I know that sounds crazy. This whole thing is crazy. What’s even crazier is that I don’t even think the guy who collected all of those tools, fasteners, and whatever else is out there was who I really was. I don’t think that was me. I think I was just living a life that I fell into.
I’ve never had enough money to hire people to do things, so I’ve always done everything myself. I’ve always fixed my own cars, repaired my own plumbing, hell, I even replaced my own roof, and totally by myself, too.
When I want something, I seldom ever buy it new. I’ve never owned a new TV, and I think there are only two pieces of furniture in my house that I purchased new. I often build what I need or customize and modify second-hand things. It’s been my way of life since I was a kid, purely out of necessity. It wasn’t something I chose for myself. It’s only now, in middle age, that I’m realizing that I don’t want this way of life. I never did.
For Instance
I absolutely hate working on cars. I always have. The first time I worked on a car, I changed the brakes on my 1987 GMC Suburban. I hated every second of that experience. Despite that, I continued to work on my own cars for the next 25 years. My feelings about automotive repair never improved. I hate working on cars so much – and this is 100% serious – when I see someone working on a car outside of their house, I always think to myself, with the deepest sense of genuine gratitude, I’m so glad that’s not me. No joke, I really do that. Sometimes, I even say it out loud. That’s how much I hate working on cars.

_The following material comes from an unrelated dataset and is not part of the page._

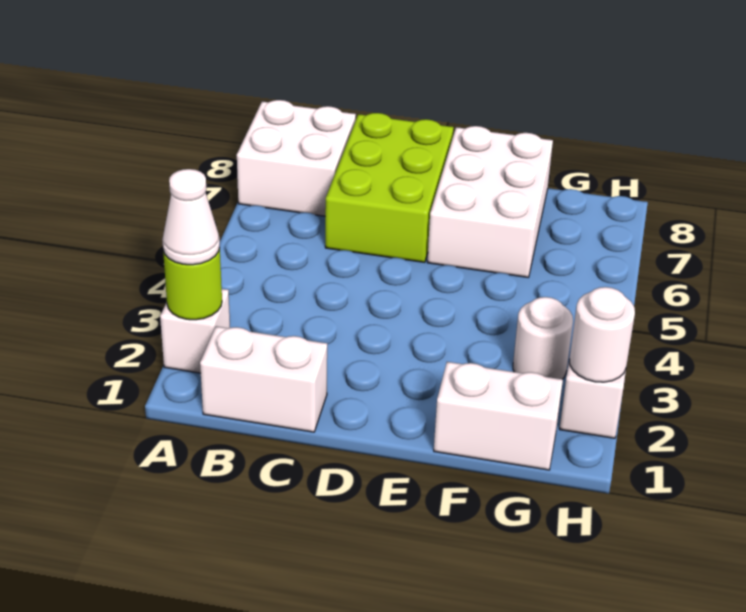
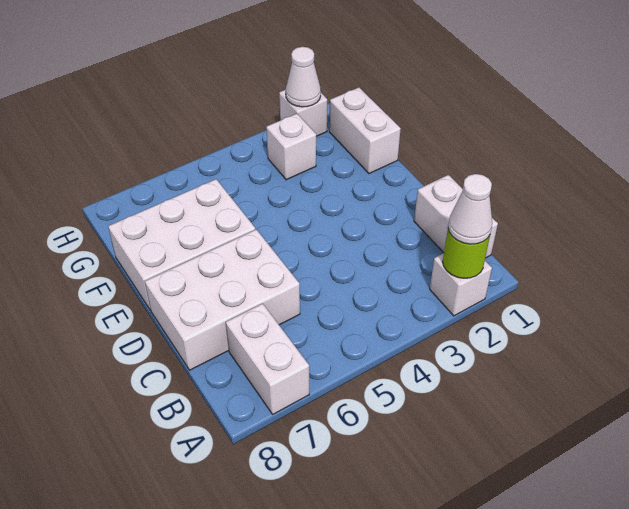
white brick A7:B8 level 1 -> white brick A7:B7 level 1
lime brick C6:D8 level 1 -> white brick C6:D8 level 1
white round brick G3 level 1 -> white brick G3 level 1
white round brick H2 level 2 -> white cone H2 level 2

Self-reliance is very en vogue right now. I think it’s a bit silly, to pretend we don’t live in a society with other people, but I also believe it’s important to be able to handle your shit without being a burden to the people around you. At the same time, though, I wonder what else I could have done with the three months I spent reroofing my house. I wonder what else I could have done with all of those countless hours, whole weekends, that I spent working on cars.

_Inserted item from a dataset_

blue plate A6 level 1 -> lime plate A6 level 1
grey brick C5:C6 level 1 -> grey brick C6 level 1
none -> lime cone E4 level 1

Last year, I spent weeks trying to repair a pipe that broke in the slab in my bathroom. It took me weeks to chisel out the concrete, find the right pipe, and track down tools and supplies. In the end, I ended up tagging in a plumber anyway. My only regret is that I didn’t start there. He was worth way more than the $500 he charged me. What could I have done with all of the time and money I spent trying, in vain, to fix the pipe myself?
This Old Dog Can Still Learn
I’ve learned my lesson. I will take as much time as necessary to rid my life of all of the superfluous distractions that prevent me from focusing 100% of my attention on the things that I am good at and that I enjoy. Life is too short, especially at my age, to waste a single second doing shit that I’m not good at and don’t enjoy.